IPCC Fifth Assessment Report

Climate change mitigation - key role for Germany

The Intergovernmental Panel on Climate Change, IPCC, has called on the international community to speed up their actions in the fight against climate change. The target of keeping the rise in global temperatures down to 2°C is still achievable, says the IPCC.

A woman at a lit-up globe explains climate change.

Capping global warming - the Intergovernment Panel on Climate Change presents its Fifth Assessment Report

Photo: picture alliance / dpa

Federal Environment Minister Barbara Hendricks described the Fifth Assessment Report as alarming, yet encouraging.

Global emissions of carbon dioxide caused by the combustion of fossil fuels must drop – by 40 to 70 per cent by 2070. By the turn of the century in 2100, CO2 emissions from fossil fuels must be ended completely. The only way to keep global warming down to 2°C is to pursue a policy as rigorous as this, states the IPCC in its Fifth Assessment Report.

International cooperation indispensable

“We are well aware of the dramatic consequences of climate change for human beings and the natural environment, but we are also familiar with the tools for mitigating climate change,” declared Federal Environment Minister Barbara Hendricks in Berlin. The international community must now do everything in its power to reach an ambitious climate agreement in Paris in 2015.

Federal Research Minister Johanna Wanka and Federal Environment Minister Barbara Hendricks see Germany playing a key role in efforts to tackle climate change. The Federal Republic of Germany is not only a global leader in relevant research and in the development of principles, strategies and possible solutions.

The energy transformation Germany is pursuing at home also makes it a practical role model in the use of technologies that could help mitigate climate change around the world. “Germany can play an important part at international level if we demonstrate that climate change mitigation works in an industrialised country,” declared Barbara Hendricks.

Further reducing CO2 emissions

In the fight against climate change, the German government intends to close down coal-fired power plants too. “There is no alternative to scaling back our use of coal-fired power plants,” said Barbara Hendricks. This will have to take into account the difficult situation in which power utilities currently find themselves, as well as the job situation.

“We still have a choice between 2°C and 4°C depending on whether we now pursue good or bad climate policies,” said Otmar Edenhofer, Chief Economist of the Potsdam Institute for Climate Impact Research. “If we stop subsidising coal mining that would in itself go a long way to mitigating climate change.”

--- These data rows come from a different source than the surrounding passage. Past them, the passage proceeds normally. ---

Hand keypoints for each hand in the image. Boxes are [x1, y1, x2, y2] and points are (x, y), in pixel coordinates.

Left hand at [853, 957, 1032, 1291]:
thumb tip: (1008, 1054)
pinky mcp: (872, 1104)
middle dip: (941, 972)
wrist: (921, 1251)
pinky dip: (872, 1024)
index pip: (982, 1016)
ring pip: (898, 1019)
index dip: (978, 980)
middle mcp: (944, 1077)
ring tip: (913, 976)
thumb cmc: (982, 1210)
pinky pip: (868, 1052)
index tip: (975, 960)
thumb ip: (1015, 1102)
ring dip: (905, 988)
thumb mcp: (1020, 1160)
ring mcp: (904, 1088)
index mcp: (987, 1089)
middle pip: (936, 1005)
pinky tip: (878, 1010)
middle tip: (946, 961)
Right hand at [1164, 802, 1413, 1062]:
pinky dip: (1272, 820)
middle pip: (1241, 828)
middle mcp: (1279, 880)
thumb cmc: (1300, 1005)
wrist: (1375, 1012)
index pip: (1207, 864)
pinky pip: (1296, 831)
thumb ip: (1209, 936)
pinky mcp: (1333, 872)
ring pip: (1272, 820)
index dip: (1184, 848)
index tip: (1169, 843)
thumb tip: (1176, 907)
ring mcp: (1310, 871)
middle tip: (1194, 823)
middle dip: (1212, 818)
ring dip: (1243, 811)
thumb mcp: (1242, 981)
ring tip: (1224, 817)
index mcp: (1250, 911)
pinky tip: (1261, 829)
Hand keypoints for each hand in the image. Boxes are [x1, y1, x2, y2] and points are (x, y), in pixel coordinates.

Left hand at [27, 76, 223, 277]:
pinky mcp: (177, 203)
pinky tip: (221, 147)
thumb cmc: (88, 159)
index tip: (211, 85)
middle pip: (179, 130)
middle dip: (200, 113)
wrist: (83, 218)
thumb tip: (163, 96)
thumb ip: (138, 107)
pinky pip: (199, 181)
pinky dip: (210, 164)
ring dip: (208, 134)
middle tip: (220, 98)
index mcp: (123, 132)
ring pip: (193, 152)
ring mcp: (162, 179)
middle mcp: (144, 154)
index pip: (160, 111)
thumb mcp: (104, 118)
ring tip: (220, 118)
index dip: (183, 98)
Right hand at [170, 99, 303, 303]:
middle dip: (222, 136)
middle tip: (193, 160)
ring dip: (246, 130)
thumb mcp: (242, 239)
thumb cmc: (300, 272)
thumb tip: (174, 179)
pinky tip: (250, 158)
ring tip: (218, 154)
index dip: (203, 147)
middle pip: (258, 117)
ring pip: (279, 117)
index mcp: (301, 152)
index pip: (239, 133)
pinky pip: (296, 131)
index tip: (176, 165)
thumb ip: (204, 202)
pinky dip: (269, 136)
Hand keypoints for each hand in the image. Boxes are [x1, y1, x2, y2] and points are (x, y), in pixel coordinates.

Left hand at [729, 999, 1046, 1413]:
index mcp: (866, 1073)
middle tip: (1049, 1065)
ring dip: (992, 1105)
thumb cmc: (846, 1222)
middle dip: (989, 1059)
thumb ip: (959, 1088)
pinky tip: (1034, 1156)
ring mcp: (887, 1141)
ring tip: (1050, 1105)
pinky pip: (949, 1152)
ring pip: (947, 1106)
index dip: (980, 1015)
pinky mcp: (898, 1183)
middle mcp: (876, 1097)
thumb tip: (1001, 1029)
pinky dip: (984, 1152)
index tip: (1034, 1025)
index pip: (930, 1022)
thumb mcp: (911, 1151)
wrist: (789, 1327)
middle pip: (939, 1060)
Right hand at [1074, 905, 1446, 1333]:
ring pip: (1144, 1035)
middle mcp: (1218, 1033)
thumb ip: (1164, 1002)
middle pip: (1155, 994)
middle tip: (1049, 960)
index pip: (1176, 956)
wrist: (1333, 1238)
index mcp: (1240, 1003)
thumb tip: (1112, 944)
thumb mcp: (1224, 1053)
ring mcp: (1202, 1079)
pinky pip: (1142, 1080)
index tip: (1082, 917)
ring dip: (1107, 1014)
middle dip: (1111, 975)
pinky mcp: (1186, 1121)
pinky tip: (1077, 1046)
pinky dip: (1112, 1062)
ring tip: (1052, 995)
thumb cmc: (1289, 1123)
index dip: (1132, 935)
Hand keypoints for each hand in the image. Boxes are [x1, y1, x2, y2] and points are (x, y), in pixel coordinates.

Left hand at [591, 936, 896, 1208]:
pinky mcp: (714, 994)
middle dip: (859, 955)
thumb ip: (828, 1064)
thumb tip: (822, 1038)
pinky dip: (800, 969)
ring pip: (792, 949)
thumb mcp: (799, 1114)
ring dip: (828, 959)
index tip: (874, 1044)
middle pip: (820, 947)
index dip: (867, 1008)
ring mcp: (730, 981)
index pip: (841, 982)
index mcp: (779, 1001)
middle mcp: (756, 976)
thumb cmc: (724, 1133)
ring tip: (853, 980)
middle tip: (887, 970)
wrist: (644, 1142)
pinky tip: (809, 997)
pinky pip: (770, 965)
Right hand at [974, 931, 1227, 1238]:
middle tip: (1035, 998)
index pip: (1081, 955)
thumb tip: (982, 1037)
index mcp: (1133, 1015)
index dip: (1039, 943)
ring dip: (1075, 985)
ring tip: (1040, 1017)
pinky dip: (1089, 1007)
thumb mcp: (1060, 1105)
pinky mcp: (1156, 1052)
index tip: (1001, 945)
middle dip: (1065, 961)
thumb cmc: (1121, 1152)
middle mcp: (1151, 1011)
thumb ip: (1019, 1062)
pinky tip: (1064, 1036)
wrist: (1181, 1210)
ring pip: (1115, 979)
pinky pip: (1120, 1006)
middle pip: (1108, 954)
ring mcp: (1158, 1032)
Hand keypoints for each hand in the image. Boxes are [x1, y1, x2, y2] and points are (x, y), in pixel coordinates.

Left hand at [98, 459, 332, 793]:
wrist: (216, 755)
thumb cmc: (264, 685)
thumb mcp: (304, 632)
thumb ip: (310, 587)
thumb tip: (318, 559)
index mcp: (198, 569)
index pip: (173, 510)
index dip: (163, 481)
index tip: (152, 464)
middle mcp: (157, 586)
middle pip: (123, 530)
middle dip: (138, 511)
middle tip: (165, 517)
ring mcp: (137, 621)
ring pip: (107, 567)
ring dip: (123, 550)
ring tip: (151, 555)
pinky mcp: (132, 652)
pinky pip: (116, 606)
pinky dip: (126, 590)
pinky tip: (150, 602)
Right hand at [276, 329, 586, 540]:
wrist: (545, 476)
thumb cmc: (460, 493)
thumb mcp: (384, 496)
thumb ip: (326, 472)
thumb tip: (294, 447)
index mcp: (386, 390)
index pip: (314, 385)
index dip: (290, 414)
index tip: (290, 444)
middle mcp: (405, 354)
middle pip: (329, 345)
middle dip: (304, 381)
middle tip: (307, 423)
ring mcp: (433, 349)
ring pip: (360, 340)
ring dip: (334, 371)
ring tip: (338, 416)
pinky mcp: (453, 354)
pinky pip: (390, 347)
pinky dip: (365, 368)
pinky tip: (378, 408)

By 2020 the German government aims to achieve its target of reducing CO2 emissions by 40 per cent as compared to 1990 levels. The measures adopted to date should bring about a reduction of about 33 per cent. Barbara Hendricks sees opportunities to cut more emissions in power generation and by overhauling buildings to improve energy efficiency.

Reforming emissions trading

Another important field for action is emissions trading. “The problem is that there are far too many emission reduction certificates on the market. The resulting prices provide no incentive to reduce emissions,” explained the Federal Environment Minister. She is working to have superfluous certificates removed from the market and placed in a reserve. “Emissions trading can then once again become an instrument in climate change mitigation,” she said.

“It is obvious that we also aim to reduce the burden on companies facing international competition, because shifting production abroad will not help the climate,” added the Minister.

The costs of climate change mitigation

“We must get moving as swiftly as possible,” said Rajendra Pachauri, Chairman of the IPCC, when he presented the IPCC’s Fifth Assessment Report in Copenhagen. The costs of not acting will be horrifically much higher than the costs of taking action, he added.

UN Secretary-General Ban Ki-moon stressed that the report debunks the myth that climate change mitigation is expensive. Indeed, it clearly demonstrates that a timely shift to alternative energy sources would be affordable. The costs of climate change mitigation would barely impact on economic growth. Given an estimated 1.6 to 3 per cent growth per annum, climate change mitigation would represent no more than 0.06 per cent.

Otmar Edenhofer explained, “We have a window of between twenty and thirty years within which climate change can be braked at an acceptable cost.” Barbara Hendricks does not intend to wait. She will be presenting an action programme on climate change mitigation for the period up to 2020 in December.